In the data below, write out verbatim the stretch from the line containing "Rendered at 1500 by 844 pixels." through the line containing "picture [0, 0, 1654, 220]", including both of those lines.

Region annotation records
-------------------------

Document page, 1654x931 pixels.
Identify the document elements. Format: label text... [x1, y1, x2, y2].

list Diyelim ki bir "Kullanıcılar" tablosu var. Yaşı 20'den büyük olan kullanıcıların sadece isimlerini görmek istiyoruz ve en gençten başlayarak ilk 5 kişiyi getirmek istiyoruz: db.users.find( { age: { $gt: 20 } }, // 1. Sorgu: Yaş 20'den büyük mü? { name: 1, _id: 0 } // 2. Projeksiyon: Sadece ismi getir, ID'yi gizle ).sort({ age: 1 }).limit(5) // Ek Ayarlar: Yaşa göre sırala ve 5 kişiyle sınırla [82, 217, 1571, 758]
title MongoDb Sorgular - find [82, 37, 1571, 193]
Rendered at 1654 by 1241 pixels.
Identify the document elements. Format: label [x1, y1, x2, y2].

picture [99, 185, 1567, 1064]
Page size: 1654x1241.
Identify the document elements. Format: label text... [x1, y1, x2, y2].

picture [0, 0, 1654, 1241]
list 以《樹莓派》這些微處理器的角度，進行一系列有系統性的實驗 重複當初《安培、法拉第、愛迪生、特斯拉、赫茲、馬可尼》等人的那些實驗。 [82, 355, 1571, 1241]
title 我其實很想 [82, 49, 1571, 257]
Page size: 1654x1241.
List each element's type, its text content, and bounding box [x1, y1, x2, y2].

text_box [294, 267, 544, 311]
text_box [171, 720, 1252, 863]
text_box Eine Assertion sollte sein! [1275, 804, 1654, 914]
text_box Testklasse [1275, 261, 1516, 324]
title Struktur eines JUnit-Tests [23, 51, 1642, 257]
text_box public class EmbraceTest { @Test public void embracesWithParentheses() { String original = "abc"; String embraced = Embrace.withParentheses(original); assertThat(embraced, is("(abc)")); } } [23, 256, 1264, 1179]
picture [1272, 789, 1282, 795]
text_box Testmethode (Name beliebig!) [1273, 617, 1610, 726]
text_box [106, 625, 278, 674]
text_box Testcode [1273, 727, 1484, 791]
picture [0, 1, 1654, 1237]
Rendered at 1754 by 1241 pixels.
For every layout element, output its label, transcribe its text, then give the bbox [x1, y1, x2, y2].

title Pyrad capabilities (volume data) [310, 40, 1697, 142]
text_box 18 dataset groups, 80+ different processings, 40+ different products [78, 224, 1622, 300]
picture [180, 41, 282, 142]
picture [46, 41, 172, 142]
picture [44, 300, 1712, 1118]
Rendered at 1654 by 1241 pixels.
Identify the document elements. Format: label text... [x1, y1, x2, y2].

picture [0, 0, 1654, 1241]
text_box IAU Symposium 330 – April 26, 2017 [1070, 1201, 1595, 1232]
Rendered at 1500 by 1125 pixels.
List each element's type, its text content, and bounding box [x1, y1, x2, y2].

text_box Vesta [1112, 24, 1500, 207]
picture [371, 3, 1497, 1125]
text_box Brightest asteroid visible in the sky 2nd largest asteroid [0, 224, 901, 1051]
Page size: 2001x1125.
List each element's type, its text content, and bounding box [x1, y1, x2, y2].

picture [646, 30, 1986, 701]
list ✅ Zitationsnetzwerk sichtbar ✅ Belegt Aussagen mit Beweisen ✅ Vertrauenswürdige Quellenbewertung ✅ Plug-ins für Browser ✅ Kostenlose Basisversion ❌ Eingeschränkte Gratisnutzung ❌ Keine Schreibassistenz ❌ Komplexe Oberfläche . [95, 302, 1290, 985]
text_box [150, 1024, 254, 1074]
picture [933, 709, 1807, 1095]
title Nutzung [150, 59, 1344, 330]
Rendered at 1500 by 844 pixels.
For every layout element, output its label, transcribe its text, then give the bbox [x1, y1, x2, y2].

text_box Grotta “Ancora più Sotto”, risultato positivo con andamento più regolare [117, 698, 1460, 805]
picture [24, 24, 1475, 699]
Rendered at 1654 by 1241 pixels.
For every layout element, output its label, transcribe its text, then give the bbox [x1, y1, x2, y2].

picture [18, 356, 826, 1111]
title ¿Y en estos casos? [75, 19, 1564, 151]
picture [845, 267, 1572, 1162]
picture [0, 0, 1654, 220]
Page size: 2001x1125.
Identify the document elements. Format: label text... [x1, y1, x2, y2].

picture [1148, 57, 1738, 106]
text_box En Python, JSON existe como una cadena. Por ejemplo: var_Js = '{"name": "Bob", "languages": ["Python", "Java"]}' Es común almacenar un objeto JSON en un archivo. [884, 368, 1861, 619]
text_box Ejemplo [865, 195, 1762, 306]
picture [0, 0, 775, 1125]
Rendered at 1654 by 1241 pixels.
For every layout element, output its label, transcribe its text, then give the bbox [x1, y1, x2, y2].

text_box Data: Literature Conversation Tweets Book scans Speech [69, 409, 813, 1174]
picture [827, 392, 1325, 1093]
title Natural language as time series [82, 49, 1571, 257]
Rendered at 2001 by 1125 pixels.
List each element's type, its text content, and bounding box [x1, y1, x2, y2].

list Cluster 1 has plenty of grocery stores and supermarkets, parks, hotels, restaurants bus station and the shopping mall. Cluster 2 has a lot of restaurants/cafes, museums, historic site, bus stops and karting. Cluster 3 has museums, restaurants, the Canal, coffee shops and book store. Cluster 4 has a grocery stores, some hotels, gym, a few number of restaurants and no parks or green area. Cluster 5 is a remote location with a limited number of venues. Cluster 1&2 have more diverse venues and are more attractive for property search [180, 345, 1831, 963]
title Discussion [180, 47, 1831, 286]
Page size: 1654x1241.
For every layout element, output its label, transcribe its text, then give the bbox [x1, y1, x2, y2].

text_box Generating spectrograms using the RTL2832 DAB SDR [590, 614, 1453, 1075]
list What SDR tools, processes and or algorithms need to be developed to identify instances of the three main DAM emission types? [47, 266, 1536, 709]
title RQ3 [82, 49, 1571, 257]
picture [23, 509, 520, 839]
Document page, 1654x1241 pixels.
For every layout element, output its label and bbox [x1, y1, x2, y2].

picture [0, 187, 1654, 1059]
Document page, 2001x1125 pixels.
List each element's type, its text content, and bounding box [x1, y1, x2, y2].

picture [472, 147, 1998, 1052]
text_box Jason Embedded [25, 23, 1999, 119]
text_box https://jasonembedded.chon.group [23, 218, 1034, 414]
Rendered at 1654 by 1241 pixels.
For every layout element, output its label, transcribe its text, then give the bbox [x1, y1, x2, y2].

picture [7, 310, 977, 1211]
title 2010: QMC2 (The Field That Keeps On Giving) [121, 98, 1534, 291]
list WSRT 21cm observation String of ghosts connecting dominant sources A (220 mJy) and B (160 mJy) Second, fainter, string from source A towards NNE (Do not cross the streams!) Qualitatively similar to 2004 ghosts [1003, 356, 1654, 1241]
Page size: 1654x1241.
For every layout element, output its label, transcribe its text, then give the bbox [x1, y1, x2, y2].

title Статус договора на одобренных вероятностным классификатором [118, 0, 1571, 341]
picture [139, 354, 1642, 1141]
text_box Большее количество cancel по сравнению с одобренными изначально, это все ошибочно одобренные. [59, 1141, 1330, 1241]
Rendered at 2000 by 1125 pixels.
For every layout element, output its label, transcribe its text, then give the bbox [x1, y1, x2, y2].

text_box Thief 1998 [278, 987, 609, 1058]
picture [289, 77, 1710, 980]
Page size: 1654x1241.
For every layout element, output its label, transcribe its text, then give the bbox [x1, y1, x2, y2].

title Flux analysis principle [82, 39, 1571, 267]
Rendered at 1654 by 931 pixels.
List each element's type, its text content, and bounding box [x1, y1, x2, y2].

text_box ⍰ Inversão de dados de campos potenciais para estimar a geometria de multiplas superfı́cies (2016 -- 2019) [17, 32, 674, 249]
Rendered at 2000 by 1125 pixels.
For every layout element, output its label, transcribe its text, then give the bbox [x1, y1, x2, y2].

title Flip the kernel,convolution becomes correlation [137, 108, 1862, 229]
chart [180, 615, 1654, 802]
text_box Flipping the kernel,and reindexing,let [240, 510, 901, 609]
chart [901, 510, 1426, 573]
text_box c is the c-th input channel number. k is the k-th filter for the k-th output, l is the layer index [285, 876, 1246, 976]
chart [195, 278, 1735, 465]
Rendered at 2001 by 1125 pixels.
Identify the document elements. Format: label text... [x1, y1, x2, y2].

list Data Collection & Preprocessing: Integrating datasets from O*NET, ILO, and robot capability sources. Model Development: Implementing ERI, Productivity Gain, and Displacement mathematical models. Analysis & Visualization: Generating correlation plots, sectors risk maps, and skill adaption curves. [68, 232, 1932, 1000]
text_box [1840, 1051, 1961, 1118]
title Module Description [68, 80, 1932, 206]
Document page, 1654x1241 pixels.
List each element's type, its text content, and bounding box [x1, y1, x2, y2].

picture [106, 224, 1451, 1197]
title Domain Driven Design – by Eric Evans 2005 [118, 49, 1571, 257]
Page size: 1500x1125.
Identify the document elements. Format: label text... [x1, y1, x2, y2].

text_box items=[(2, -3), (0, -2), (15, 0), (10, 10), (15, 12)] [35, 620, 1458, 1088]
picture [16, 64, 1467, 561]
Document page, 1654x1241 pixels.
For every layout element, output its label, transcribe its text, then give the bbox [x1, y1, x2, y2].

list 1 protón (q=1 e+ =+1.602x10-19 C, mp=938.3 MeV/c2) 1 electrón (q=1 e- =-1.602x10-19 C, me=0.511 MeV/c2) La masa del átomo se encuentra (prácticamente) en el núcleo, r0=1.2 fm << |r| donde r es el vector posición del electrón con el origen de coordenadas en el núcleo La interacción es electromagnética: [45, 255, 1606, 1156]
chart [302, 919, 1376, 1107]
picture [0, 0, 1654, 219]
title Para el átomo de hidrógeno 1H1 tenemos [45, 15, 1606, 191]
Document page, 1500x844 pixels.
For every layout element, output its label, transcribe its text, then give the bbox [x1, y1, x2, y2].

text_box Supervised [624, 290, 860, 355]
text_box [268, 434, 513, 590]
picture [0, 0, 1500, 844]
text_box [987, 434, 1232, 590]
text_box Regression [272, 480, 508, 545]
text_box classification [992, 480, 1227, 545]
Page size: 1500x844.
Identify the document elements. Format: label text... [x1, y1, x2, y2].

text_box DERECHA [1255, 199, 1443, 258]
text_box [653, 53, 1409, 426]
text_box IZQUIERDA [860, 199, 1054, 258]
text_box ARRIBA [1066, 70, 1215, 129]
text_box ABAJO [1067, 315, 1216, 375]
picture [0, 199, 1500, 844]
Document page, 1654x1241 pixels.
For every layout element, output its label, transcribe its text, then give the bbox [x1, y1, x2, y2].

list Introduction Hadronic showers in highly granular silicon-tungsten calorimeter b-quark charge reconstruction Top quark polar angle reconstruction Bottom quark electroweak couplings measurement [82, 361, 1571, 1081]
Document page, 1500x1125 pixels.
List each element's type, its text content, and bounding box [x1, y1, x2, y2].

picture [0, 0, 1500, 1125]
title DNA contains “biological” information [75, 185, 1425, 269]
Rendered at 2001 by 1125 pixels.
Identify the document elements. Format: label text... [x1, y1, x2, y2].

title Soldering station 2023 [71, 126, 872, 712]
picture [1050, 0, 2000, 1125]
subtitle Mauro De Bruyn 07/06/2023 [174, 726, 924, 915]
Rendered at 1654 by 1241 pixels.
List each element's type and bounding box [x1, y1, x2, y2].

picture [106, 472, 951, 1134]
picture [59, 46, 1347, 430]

-------------------------

**ANSWER TO THE TASK**
Rendered at 1500 by 844 pixels.
For every layout element, output its label, transcribe its text, then give the bbox [x1, y1, x2, y2].

text_box Grotta “Ancora più Sotto”, risultato positivo con andamento più regolare [117, 698, 1460, 805]
picture [24, 24, 1475, 699]
Rendered at 1654 by 1241 pixels.
For every layout element, output its label, transcribe its text, then give the bbox [x1, y1, x2, y2].

picture [18, 356, 826, 1111]
title ¿Y en estos casos? [75, 19, 1564, 151]
picture [845, 267, 1572, 1162]
picture [0, 0, 1654, 220]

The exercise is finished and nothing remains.